Der Däne, der von 2001 bis 2009 Ministerpräsident seines Landes und von 2009 bis 2014 Generalsekretär des transatlantischen Militärbündnisses war, forderte die Europäer auf, den Import von Öl und Gas aus Russland sofort zu stoppen. «Sicherlich wird ein Energieembargo einen Preis haben. Aber im Vergleich zu den Kosten eines langwierigen Kriegs wäre dieser Preis gering», argumentierte Rasmussen.

Putins Kriegsmaschinerie stoppen

Das größte Risiko sei ein Abnutzungskrieg. «Die Russen sind Experten darin, mit ungelösten Konflikten zu spielen.

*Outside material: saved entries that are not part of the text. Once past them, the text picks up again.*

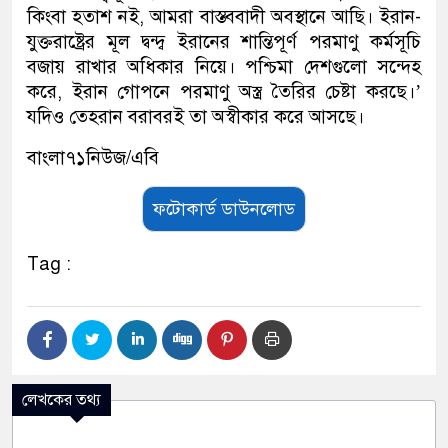
কিংবা হতাশ নই, আমরা বাস্তববাদী অবস্থানে আছি। ইরান-
যুক্তরাষ্ট্রের মূল দ্বন্দ্ব ইরানের শান্তিপূর্ণ পরমাণু কর্মসূচি
বজায় রাখার অধিকার নিয়ে। পশ্চিমা দেশগুলো সন্দেহ
করে, ইরান গোপনে পরমাণু অস্ত্র তৈরির চেষ্টা করছে।’
যদিও তেহরান বরাবরই তা অস্বীকার করে আসছে।
বাংলা৭১নিউজ/এবি
ফটোকার্ড ডাউনলোড
Tag :
লেখকের তথ্য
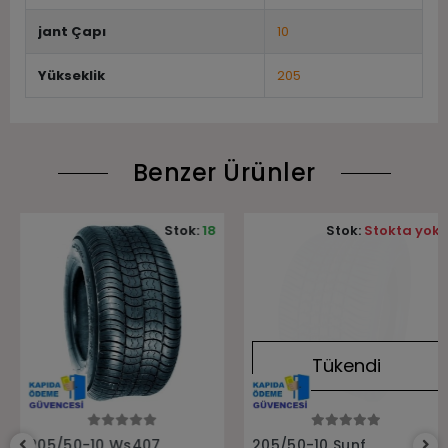
jant Çapı
10
Yükseklik
205
Benzer Ürünler
Stok:
18
Stok:
Stokta yok
Tükendi
Sepete Ekle
Stokta Yok
205/50-10 Ws407
205/50-10 Sunf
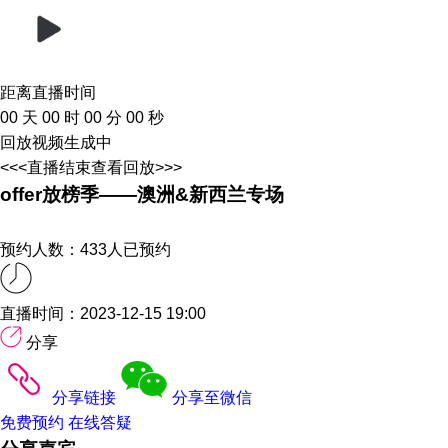
距离直播时间
00
天
00
时
00
分
00
秒
回放视频生成中
<<<
直播结束查看回放
>>>
offer放榜季——澳洲&新西兰专场
预约人数：433人已预约
直播时间：2023-12-15 19:00
分享
分享链接
分享至微信
免费预约
在线答疑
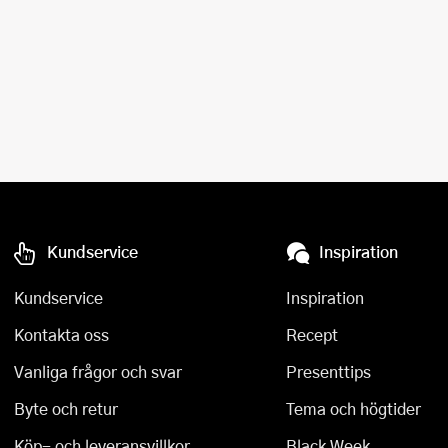
Kundservice
Inspiration
Kundservice
Inspiration
Kontakta oss
Recept
Vanliga frågor och svar
Presenttips
Byte och retur
Tema och högtider
Köp- och leveransvillkor
Black Week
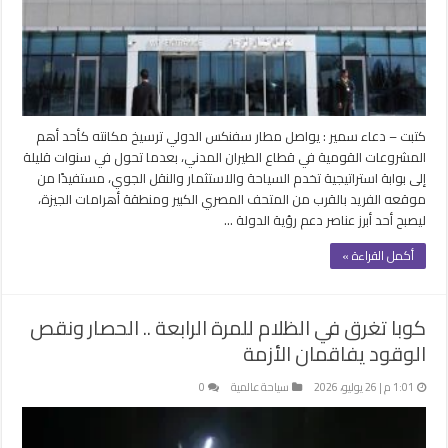
كتبت – دعاء سمير : يواصل مطار سفنكس الدولي ترسيخ مكانته كأحد أهم
المشروعات القومية في قطاع الطيران المدني، بعدما تحول في سنوات قليلة
إلى بوابة استراتيجية تخدم السياحة والاستثمار والنقل الجوي، مستفيدًا من
موقعه الفريد بالقرب من المتحف المصري الكبير ومنطقة أهرامات الجيزة،
ليصبح أحد أبرز عناصر دعم رؤية الدولة …
أكمل القراءة »
كوبا تغرق في الظلام للمرة الرابعة .. الحصار ونقص
الوقود يفاقمان الأزمة
1:01 م | 26 يوليو، 2026
سياحة عالمية
0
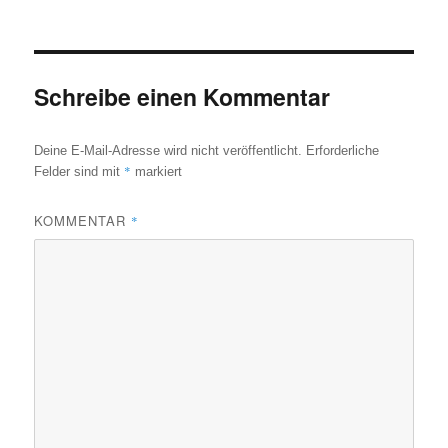
Schreibe einen Kommentar
Deine E-Mail-Adresse wird nicht veröffentlicht.
Erforderliche
*
Felder sind mit
markiert
KOMMENTAR
*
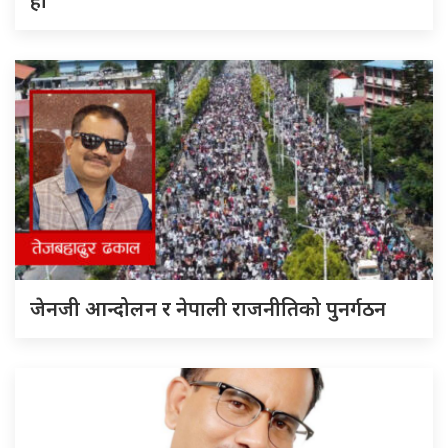
हो’
जेनजी आन्दोलन र नेपाली राजनीतिको पुनर्गठन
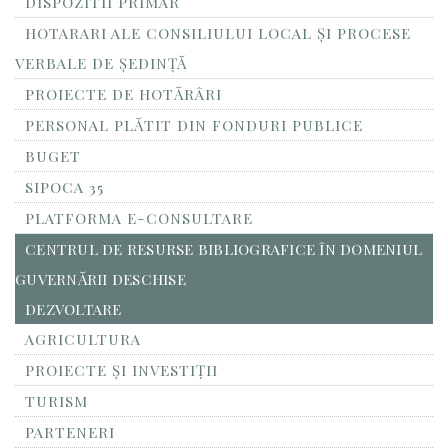
DISPOZITII PRIMAR
HOTARARI ALE CONSILIULUI LOCAL ȘI PROCESE
VERBALE DE ȘEDINȚĂ
PROIECTE DE HOTĂRÂRI
PERSONAL PLĂTIT DIN FONDURI PUBLICE
BUGET
SIPOCA 35
PLATFORMA E-CONSULTARE
CENTRUL DE RESURSE BIBLIOGRAFICE ÎN DOMENIUL
GUVERNĂRII DESCHISE
DEZVOLTARE
AGRICULTURA
PROIECTE ȘI INVESTIȚII
TURISM
PARTENERI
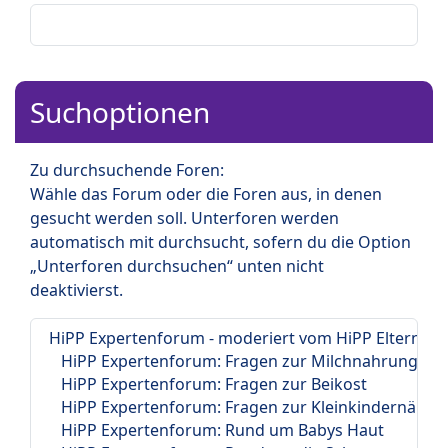
Suchoptionen
Zu durchsuchende Foren:
Wähle das Forum oder die Foren aus, in denen
gesucht werden soll. Unterforen werden
automatisch mit durchsucht, sofern du die Option
„Unterforen durchsuchen“ unten nicht
deaktivierst.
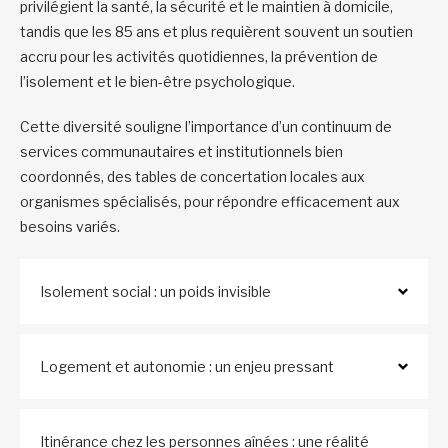
privilégient la santé, la sécurité et le maintien à domicile,
tandis que les 85 ans et plus requièrent souvent un soutien
accru pour les activités quotidiennes, la prévention de
l’isolement et le bien-être psychologique.
Cette diversité souligne l’importance d’un continuum de
services communautaires et institutionnels bien
coordonnés, des tables de concertation locales aux
organismes spécialisés, pour répondre efficacement aux
besoins variés.
Isolement social : un poids invisible
Logement et autonomie : un enjeu pressant
Itinérance chez les personnes aînées : une réalité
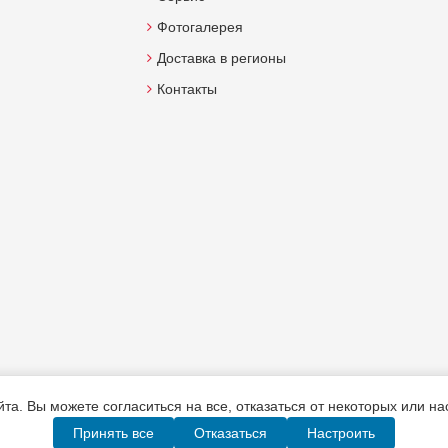
Фотогалерея
Доставка в регионы
Контакты
а. Вы можете согласиться на все, отказаться от некоторых или н
Принять все
Отказаться
Настроить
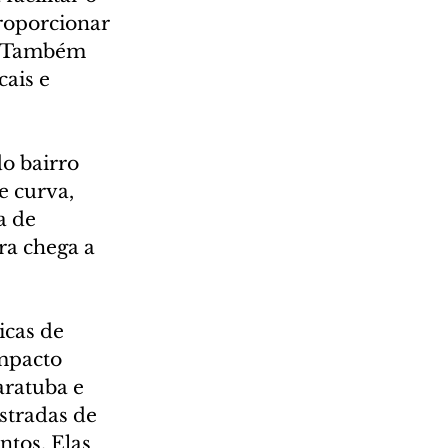
roporcionar 
o. Também 
ais e 
o bairro 
e curva, 
a de 
ra chega a 
cas de 
mpacto 
ratuba e 
stradas de 
tos. Elas 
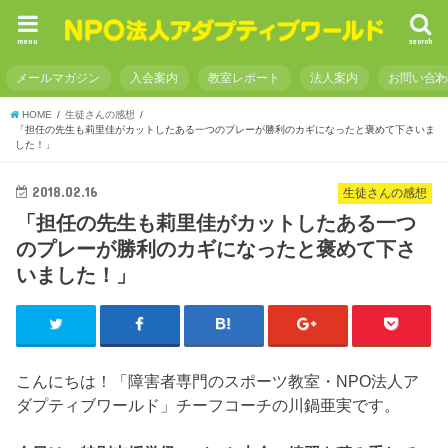
menu
search
メールマガジン
入会案内
教室レポート
法人案内
お問い合
HOME
生徒さんの感想
「担任の先生も莉里佳がカットしたある一つのプレーが勝利のカギになったと褒めて下さいま
した！」
2018.02.16
生徒さんの感想
「担任の先生も莉里佳がカットしたある一つ
のプレーが勝利のカギになったと褒めて下さ
いました！」
こんにちは！「障害者専門のスポーツ教室・NPO法人ア
ダプティブワールド」チーフコーチの川鍋亜実です。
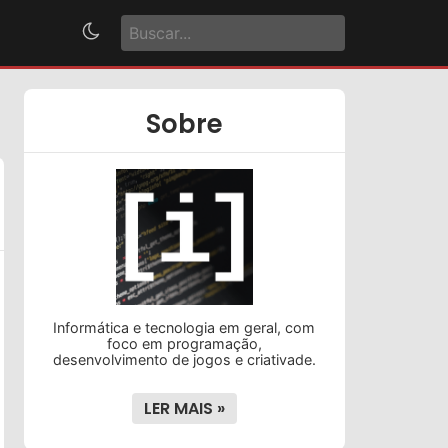
Sobre
Informática e tecnologia em geral, com
foco em programação,
desenvolvimento de jogos e criativade.
LER MAIS »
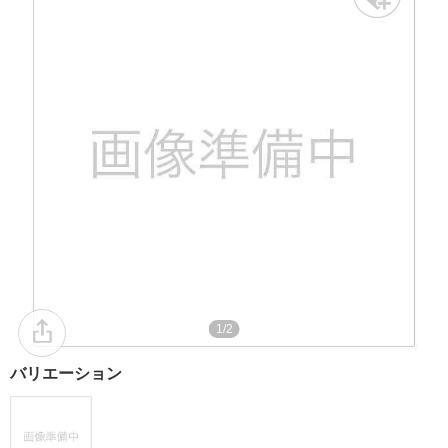
1/2
バリエーション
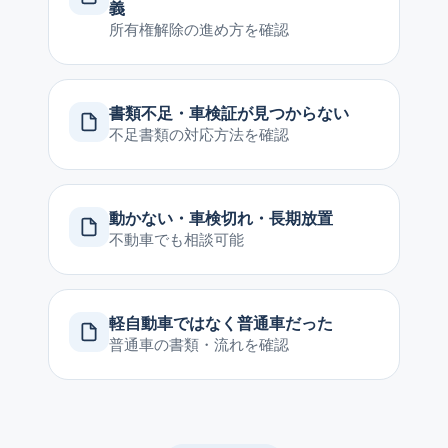
義
所有権解除の進め方を確認
書類不足・車検証が見つからない
不足書類の対応方法を確認
動かない・車検切れ・長期放置
不動車でも相談可能
軽自動車ではなく普通車だった
普通車の書類・流れを確認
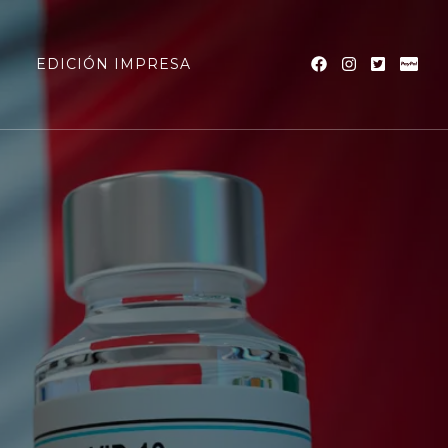
a
EDICIÓN IMPRESA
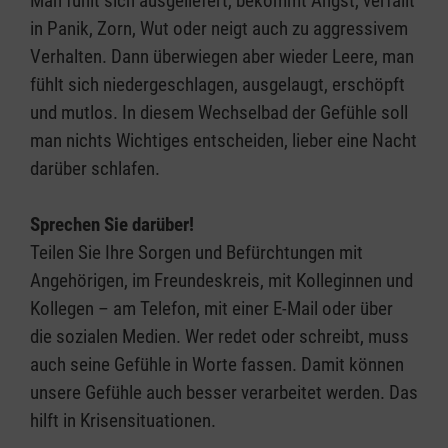
Man fühlt sich ausgeliefert, bekommt Angst, verfällt
in Panik, Zorn, Wut oder neigt auch zu aggressivem
Verhalten. Dann überwiegen aber wieder Leere, man
fühlt sich niedergeschlagen, ausgelaugt, erschöpft
und mutlos. In diesem Wechselbad der Gefühle soll
man nichts Wichtiges entscheiden, lieber eine Nacht
darüber schlafen.
Sprechen Sie darüber!
Teilen Sie Ihre Sorgen und Befürchtungen mit
Angehörigen, im Freundeskreis, mit Kolleginnen und
Kollegen – am Telefon, mit einer E-Mail oder über
die sozialen Medien. Wer redet oder schreibt, muss
auch seine Gefühle in Worte fassen. Damit können
unsere Gefühle auch besser verarbeitet werden. Das
hilft in Krisensituationen.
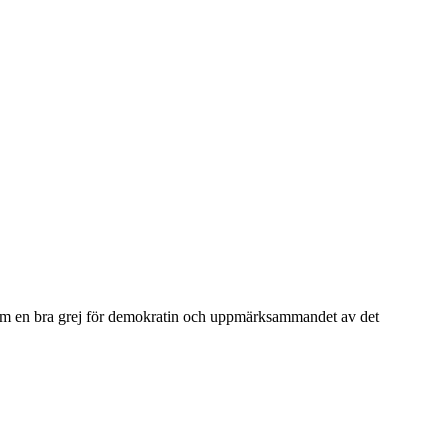
ch som en bra grej för demokratin och uppmärksammandet av det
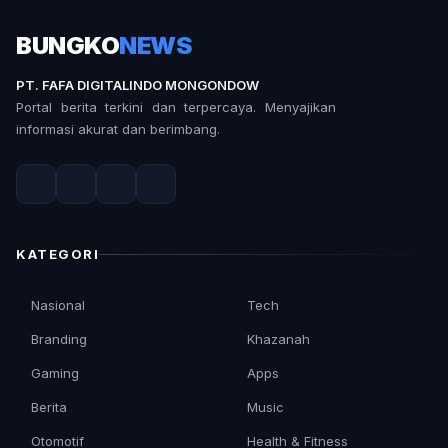
BUNGKO
NEWS
PT. FAFA DIGITALINDO MONGONDOW
Portal berita terkini dan terpercaya. Menyajikan
informasi akurat dan berimbang.
KATEGORI
Nasional
Tech
Branding
Khazanah
Gaming
Apps
Berita
Music
Otomotif
Health & Fitness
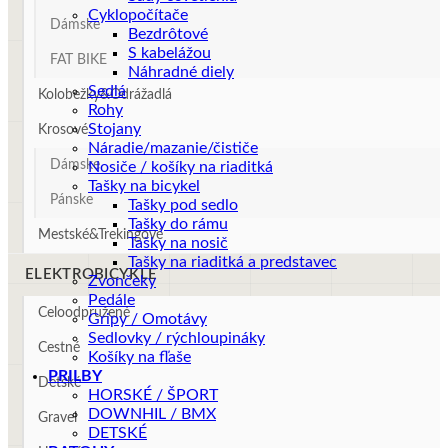
Cyklopočítače
Dámske
Bezdrôtové
S kabelážou
FAT BIKE
Náhradné diely
Sedlá
Kolobežky&Odrážadlá
Rohy
Stojany
Krosové
Náradie/mazanie/čističe
Dámske
Nosiče / košíky na riaditká
Tašky na bicykel
Pánske
Tašky pod sedlo
Tašky do rámu
Mestské&Trekingové
Tašky na nosič
Tašky na riaditká a predstavec
ELEKTROBICYKLE
Zvončeky
Pedále
Celoodpružené
Gripy / Omotávy
Sedlovky / rýchloupináky
Cestné
Košíky na fľaše
PRILBY
Detské
HORSKÉ / ŠPORT
DOWNHIL / BMX
Gravel
DETSKÉ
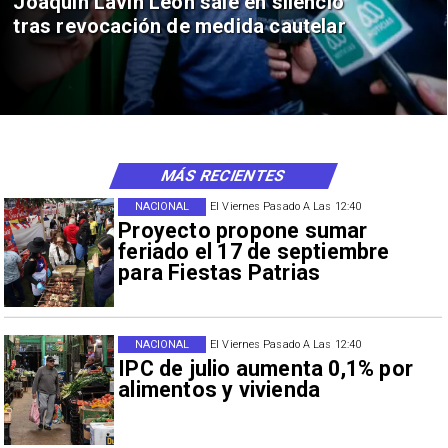
Joaquín Lavín León sale en silencio
tras revocación de medida cautelar
MÁS RECIENTES
NACIONAL
El Viernes Pasado A Las 12:40
Proyecto propone sumar
feriado el 17 de septiembre
para Fiestas Patrias
NACIONAL
El Viernes Pasado A Las 12:40
IPC de julio aumenta 0,1% por
alimentos y vivienda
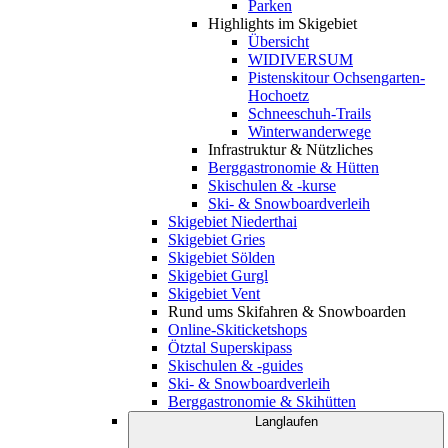
Parken
Highlights im Skigebiet
Übersicht
WIDIVERSUM
Pistenskitour Ochsengarten-
Hochoetz
Schneeschuh-Trails
Winterwanderwege
Infrastruktur & Nützliches
Berggastronomie & Hütten
Skischulen & -kurse
Ski- & Snowboardverleih
Skigebiet Niederthai
Skigebiet Gries
Skigebiet Sölden
Skigebiet Gurgl
Skigebiet Vent
Rund ums Skifahren & Snowboarden
Online-Skiticketshops
Ötztal Superskipass
Skischulen & -guides
Ski- & Snowboardverleih
Berggastronomie & Skihütten
Langlaufen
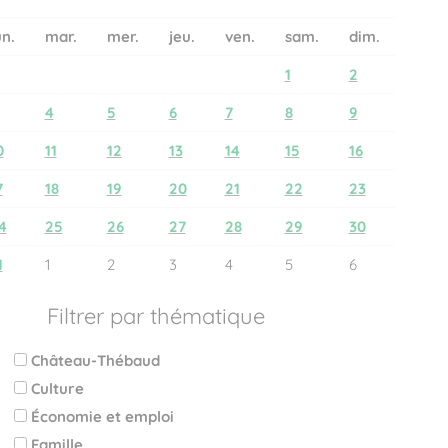
un.
mar.
mer.
jeu.
ven.
sam.
dim.
1
2
4
5
6
7
8
9
0
11
12
13
14
15
16
7
18
19
20
21
22
23
4
25
26
27
28
29
30
1
1
2
3
4
5
6
Filtrer par thématique
Château-Thébaud
Culture
Économie et emploi
Famille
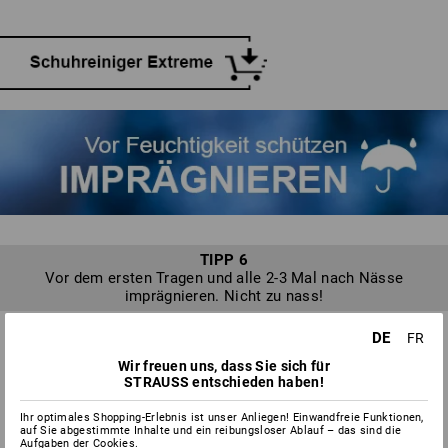
entfernen Sie bei Lederschuhen immer direkt mit einer
Langlebigkeit Ihrer Schuhe.
Bürste, etwas lauwarmem Wasser und gegebenenfalls
etwas Neutralseife. Schrubben Sie dabei in langsamen und
gleichmäßigen Bewegungen ohne zu viel Druck. Auch
Wasser- oder Schneeränder sollten direkt behandelt werden,
solange die Schuhe noch feucht sind.
TIPP 6
Vor dem ersten Tragen und alle 2-3 Mal nach Nässe
imprägnieren. Nicht zu nass!
DE
FR
Wir freuen uns, dass Sie sich für
DAMIT SIE SICHER IM REGEN
STRAUSS entschieden haben!
STEHEN: SCHUHE IMPRÄGNIEREN
Ihr optimales Shopping-Erlebnis ist unser Anliegen! Einwandfreie Funktionen,
auf Sie abgestimmte Inhalte und ein reibungsloser Ablauf – das sind die
Aufgaben der Cookies.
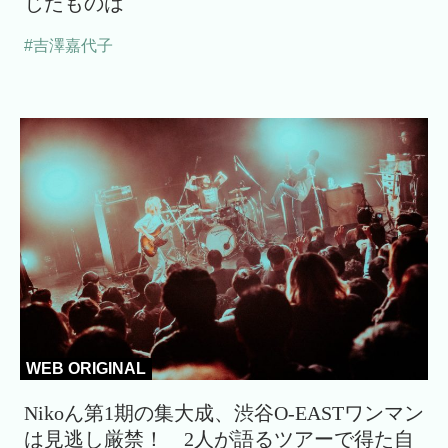
じたものは
#吉澤嘉代子
WEB ORIGINAL
Nikoん第1期の集大成、渋谷O-EASTワンマン
は見逃し厳禁！ 2人が語るツアーで得た自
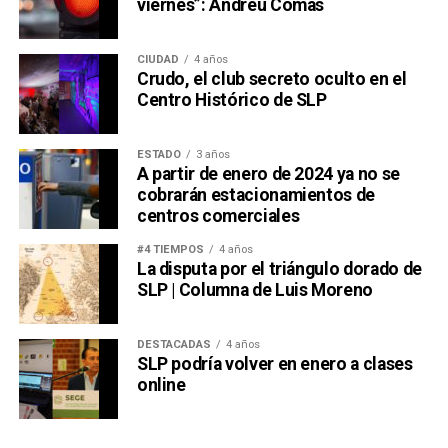
viernes”: Andreu Comas
CIUDAD
4 años
Crudo, el club secreto oculto en el
Centro Histórico de SLP
ESTADO
3 años
A partir de enero de 2024 ya no se
cobrarán estacionamientos de
centros comerciales
#4 TIEMPOS
4 años
La disputa por el triángulo dorado de
SLP | Columna de Luis Moreno
DESTACADAS
4 años
SLP podría volver en enero a clases
online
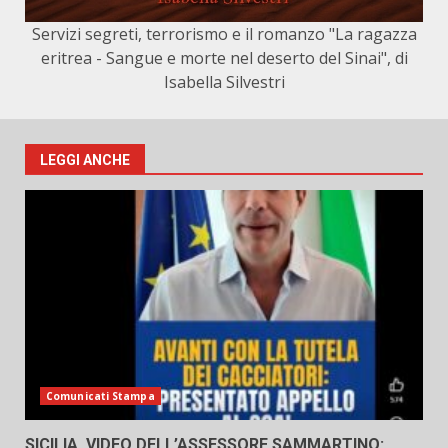
Servizi segreti, terrorismo e il romanzo "La ragazza
eritrea - Sangue e morte nel deserto del Sinai", di
Isabella Silvestri
LEGGI ANCHE
Comunicati Stampa
SICILIA, VIDEO DELL’ASSESSORE SAMMARTINO:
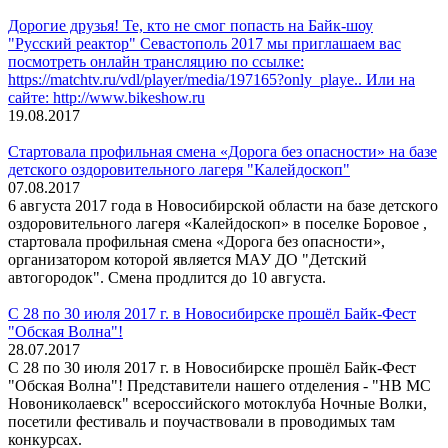
Дорогие друзья! Те, кто не смог попасть на Байк-шоу
"Русский реактор" Севастополь 2017 мы приглашаем вас
посмотреть онлайн трансляцию по ссылке:
https://matchtv.ru/vdl/player/media/197165?only_playe.. Или на
сайте: http://www.bikeshow.ru
19.08.2017
Стартовала профильная смена «Дорога без опасности» на базе
детского оздоровительного лагеря "Калейдоскоп"
07.08.2017
6 августа 2017 года в Новосибирской области на базе детского
оздоровительного лагеря «Калейдоскоп» в поселке Боровое ,
стартовала профильная смена «Дорога без опасности»,
организатором которой является МАУ ДО "Детский
автогородок". Смена продлится до 10 августа.
С 28 по 30 июля 2017 г. в Новосибирске прошёл Байк-Фест
"Обская Волна"!
28.07.2017
С 28 по 30 июля 2017 г. в Новосибирске прошёл Байк-Фест
"Обская Волна"! Представители нашего отделения - "НВ МС
Новониколаевск" всероссийского мотоклуба Ночные Волки,
посетили фестиваль и поучаствовали в проводимых там
конкурсах.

Wir sehen das in Georgien, in Moldau und in der ukrainischen Donbass-Region, in die sie schon 2014 einmarschiert sind. Wir sollten tun, was nötig ist, um diesen Konflikt schnell zu beenden.» Das wirksamste Mittel sei, die Finanzierung von Putins Kriegsmaschinerie zu stoppen - und genau dafür brauche es einen Stopp aller Öl- und Gasimporte.

Die im Raum stehende Norderweiterung der Nato durch den von Schweden und Finnland beantragten Beitritt wertete Rasmussen als historischen Schritt und echte Stärkung der Allianz. «Finnland hat eine der stärksten Armeen in Europa, eine starke Artillerie, und die Zahl der Truppen, von der Reserve ganz zu schweigen, ist unglaublich hoch. Schweden hat eine schlagkräftige Luftwaffe und erhebliche Marinekapazitäten.» Beide Länder würden also «eine Menge einbringen», so Rasmussen. «Sie werden die Verteidigungsfähigkeit der Nato erhöhen - gerade auch mit Blick auf das Baltikum.»